Somali Refugee Camp West of Massawa. Photo by Reinhard Dietrich via commons.wikimedia.org, CC0 1.0

Eritrea Chairs Dialogue on Migration: A Strange Partner

In early March 2019, the Eritrean government has taken over the chair of the ‘Khartoum process’, in which Europe and states from the Horn of Africa discuss the critical question of migration – a strange partner.

The “Khartoum process”, after the Sudanese capital in which the relationship was struck, is both influential and poorly understood by the general public. This is no accident. Images of Africans drowning in the Mediterranean, their bodies washed up on Italian beaches, have appalled many.

The projects and programmes implemented under the Khartoum Process are often hard to grasp, and have been far from transparent, but it is apparent that there is a divergence between the EU’s apparent commitment to human rights and its explicit policy of working with African states to restrict migration by almost any means. Concerns were heightened when minutes of a meeting of the ambassadors of the 28 EU member states on 23 March 2016 leaked in the German magazine Der Spiegel. They contained this chilling warning: ‘Under no circumstances’ should the public learn what was being discussed. The magazine said equipment would be sent to Sudan to assist in the control of its refugee population. Despite these concerns these transfers have taken place. A regional operational centre is now up and running in Khartoum, staffed by European civil servants, with links to the Sudanese security forces.

The relationship between states of the Horn of Africa and the EU has been gradually fostered since May 2012. Spurred on by the rising number of Africans crossing the Mediterranean it is governed by a steering committee. This is made up of five EU Member States (Italy, France, Germany, UK, Netherlands) and five African partners (Egypt, Eritrea, Ethiopia, South Sudan, Sudan). They are served by the European Commission, the European External Action Service and the African Union Commission.

Eritrea’s poor state of democracy

During 2018 Italy chaired this dialogue, now the Eritrean government has taken control. It is worth stopping for a moment to consider just what this implies: the key decisions affecting Africans as they flee repression and conflict are being steered by one of the most dictatorial countries in the world. The nature of the Eritrean state is revealed clearly in the Bertelsmann Transformation Index. The BTI measures the current state of democracy and market economy in 129 countries worldwide, its evolution over the past two years and the quality of governance performed by its leadership. In the 2018 report, few countries have a lower rating than Eritrea, which ranks 128 out of 129 in terms of the governance index, 126 in terms of the political transformation and 127 in economic transformation.

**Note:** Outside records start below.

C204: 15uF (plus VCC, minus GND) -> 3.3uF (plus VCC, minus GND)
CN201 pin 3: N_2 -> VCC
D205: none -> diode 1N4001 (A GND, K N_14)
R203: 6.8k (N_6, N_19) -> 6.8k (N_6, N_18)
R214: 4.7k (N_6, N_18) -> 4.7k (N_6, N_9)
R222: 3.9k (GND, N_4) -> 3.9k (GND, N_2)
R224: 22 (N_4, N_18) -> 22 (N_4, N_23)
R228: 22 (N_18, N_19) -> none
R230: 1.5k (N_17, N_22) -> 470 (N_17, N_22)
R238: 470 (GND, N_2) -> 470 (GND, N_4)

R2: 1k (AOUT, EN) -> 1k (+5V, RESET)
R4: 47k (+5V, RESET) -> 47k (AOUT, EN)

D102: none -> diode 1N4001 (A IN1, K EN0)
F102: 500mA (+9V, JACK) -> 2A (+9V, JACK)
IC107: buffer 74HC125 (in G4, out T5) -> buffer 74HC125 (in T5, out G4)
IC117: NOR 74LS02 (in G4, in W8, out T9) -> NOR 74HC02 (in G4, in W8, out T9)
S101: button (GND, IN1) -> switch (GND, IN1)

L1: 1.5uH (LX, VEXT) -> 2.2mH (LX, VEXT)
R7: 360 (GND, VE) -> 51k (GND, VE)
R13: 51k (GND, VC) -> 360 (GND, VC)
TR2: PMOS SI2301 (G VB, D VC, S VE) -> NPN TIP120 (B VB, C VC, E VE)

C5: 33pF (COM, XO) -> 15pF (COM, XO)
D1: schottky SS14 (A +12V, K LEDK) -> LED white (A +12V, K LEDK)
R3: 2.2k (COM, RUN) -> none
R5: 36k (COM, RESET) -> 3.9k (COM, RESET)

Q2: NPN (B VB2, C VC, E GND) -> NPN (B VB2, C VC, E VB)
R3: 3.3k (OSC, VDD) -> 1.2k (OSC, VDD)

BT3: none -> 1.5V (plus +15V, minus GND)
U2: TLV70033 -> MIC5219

The country report states: “Since Eritrea’s independence in 1993, there have been no elections on the national or regional (zoba) levels and no free elections on the sub-regional and local levels. The PFDJ [the ruling party] remained the only legal political party, and President Isaias Afewerki, who has been in power since independence, showed no readiness to accept elections or any change in the country’s political status quo.” The report goes on to explain the measures that are taken to retain this monopoly of power. Minorities, religious groups and other political parties face ruthless repression, with no recourse to the courts or parliament. “Separation of powers including checks and balances is nonexistent both de jure and de facto, as Eritrea has no implemented constitution. A small number of high-ranking cadres of the ruling PFDJ and the government form a monolithic power apparatus, and the parliament is not convened.”

The EU adheres to human rights

In the circumstances, is it any surprise that Eritrean citizens continue to flee the country, risking all to seek a better life? This has continued despite dramatic changes in the region in 2018. In June the newly-elected Prime Minister of Ethiopia, Abiy Ahmed visited the Eritrean capital, Asmara for the first time in almost 20 years. He received an ecstatic welcome from the Eritrean public, who hoped that his arrival marked the end of tensions over their mutual border. Ethiopia’s refusal to accept a binding international decision on the border, over which the two countries fought a ferocious war (1998 – 2000), had been the stumbling block to a normalisation of relations. Prime Minister Abiy’s decision to reverse Ethiopian policy and accept the border demarcation opened the way to a new era between his country and Eritrea. This is now being shaped. What has not been transformed are the internal politics of Eritrea itself. The absence of democracy, the severity of the human rights abuses and the inability of ordinary men and women to shape their own lives has in no way been transformed.

European diplomats are well aware that this is the case. Despite this the EU has accepted Eritrea as the chair of the Khartoum process, in an apparent contravention of the EU’s avowed to adhere to human rights in all its activities as well as its commitment to the protection of refugees and migrants. One is forced to observe that Brussels has found a strange partner with which to fulfil these objectives.